Le club saoudien d’Al-Ittihad Djeddah traverse une période délicate marquée par une instabilité sportive croissante, alimentée par le départ de plusieurs figures majeures de son effectif.
Après les transferts retentissants de Karim Benzema vers Al-Hilal et de N’Golo Kanté vers le club turc de Fenerbahçe lors du mercato hivernal, de nouveaux nuages s’amoncellent au-dessus de l’institution jaune et noire. Selon la presse portugaise, d’autres cadres pourraient bientôt suivre le même chemin, mettant en péril non seulement l’équilibre de l’équipe, mais également la crédibilité du projet ambitieux de la Saudi Pro League.
Le quotidien portugais A Bola a tiré la sonnette d’alarme en soulignant que l’Ittihad de Djeddah pourrait être l’un des clubs les plus affectés par cette dynamique de départs successifs.
Le journal évoque un véritable risque pour le projet du championnat saoudien, lancé il y a plusieurs saisons et propulsé sur le devant de la scène internationale avec l’arrivée de Cristiano Ronaldo à Al-Nassr.
Ce projet, fondé sur l’attraction de stars mondiales et le renforcement de la compétitivité locale, semble aujourd’hui confronté à ses premières limites structurelles.
Au cœur de ces inquiétudes figure le nom de Houssem Aouar, international algérien et l’un des joueurs les plus techniques de l’effectif d’Al-Ittihad.
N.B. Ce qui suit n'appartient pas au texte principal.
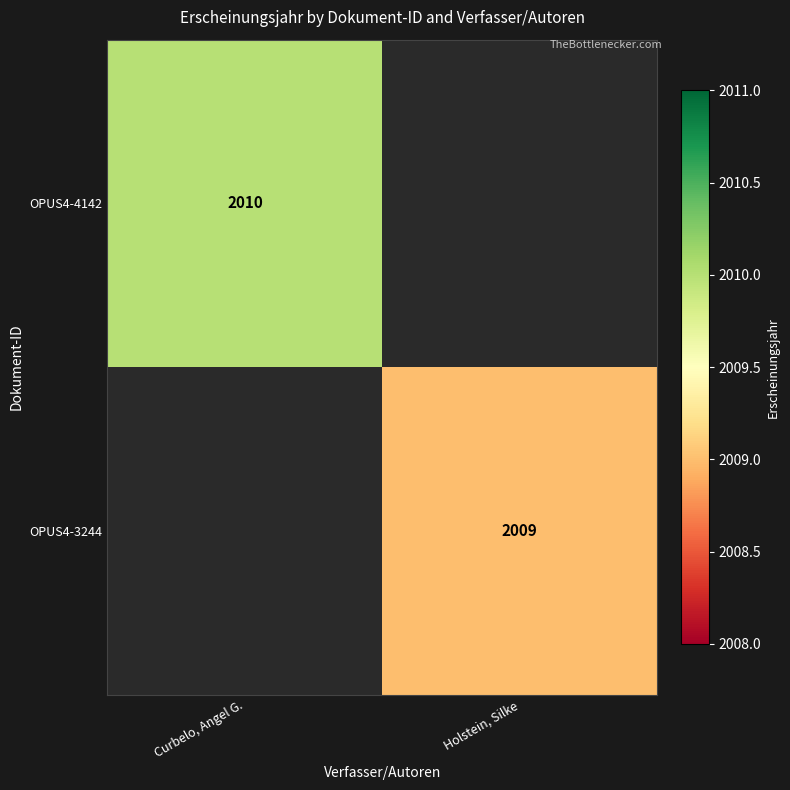

At how many categories does at least one series exceed 2009?

1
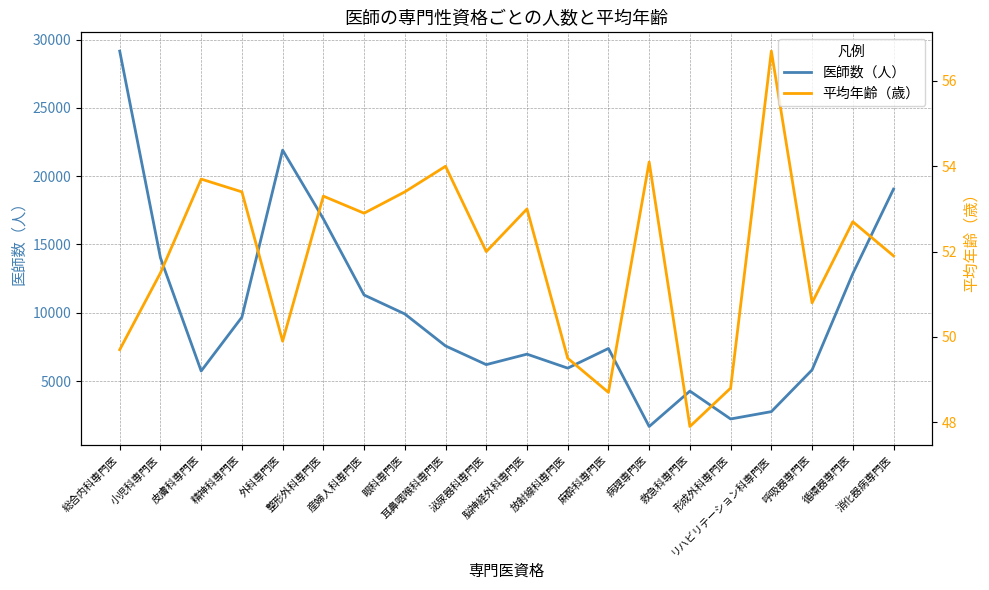

At which category is the sum across all series the highest?

総合内科専門医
Recruté pour incarner un profil créatif capable de faire le lien entre le milieu et l’attaque, Aouar continue de susciter un vif intérêt de la part de clubs européens désireux de le rapatrier sur le Vieux Continent. Son cas illustre parfaitement le dilemme auquel font face les clubs saoudiens : attirer des joueurs à fort potentiel européen sans toujours parvenir à les retenir sur le long terme.
Sur le plan sportif, Houssem Aouar affiche pourtant des statistiques honorables. En 16 apparitions toutes compétitions confondues avec Al-Ittihad, le milieu algérien a inscrit quatre buts et délivré une passe décisive, confirmant son importance dans le dispositif de l’équipe. Toutefois, ces performances pourraient paradoxalement renforcer l’intérêt des clubs européens, toujours attentifs aux joueurs capables de s’illustrer dans des contextes différents.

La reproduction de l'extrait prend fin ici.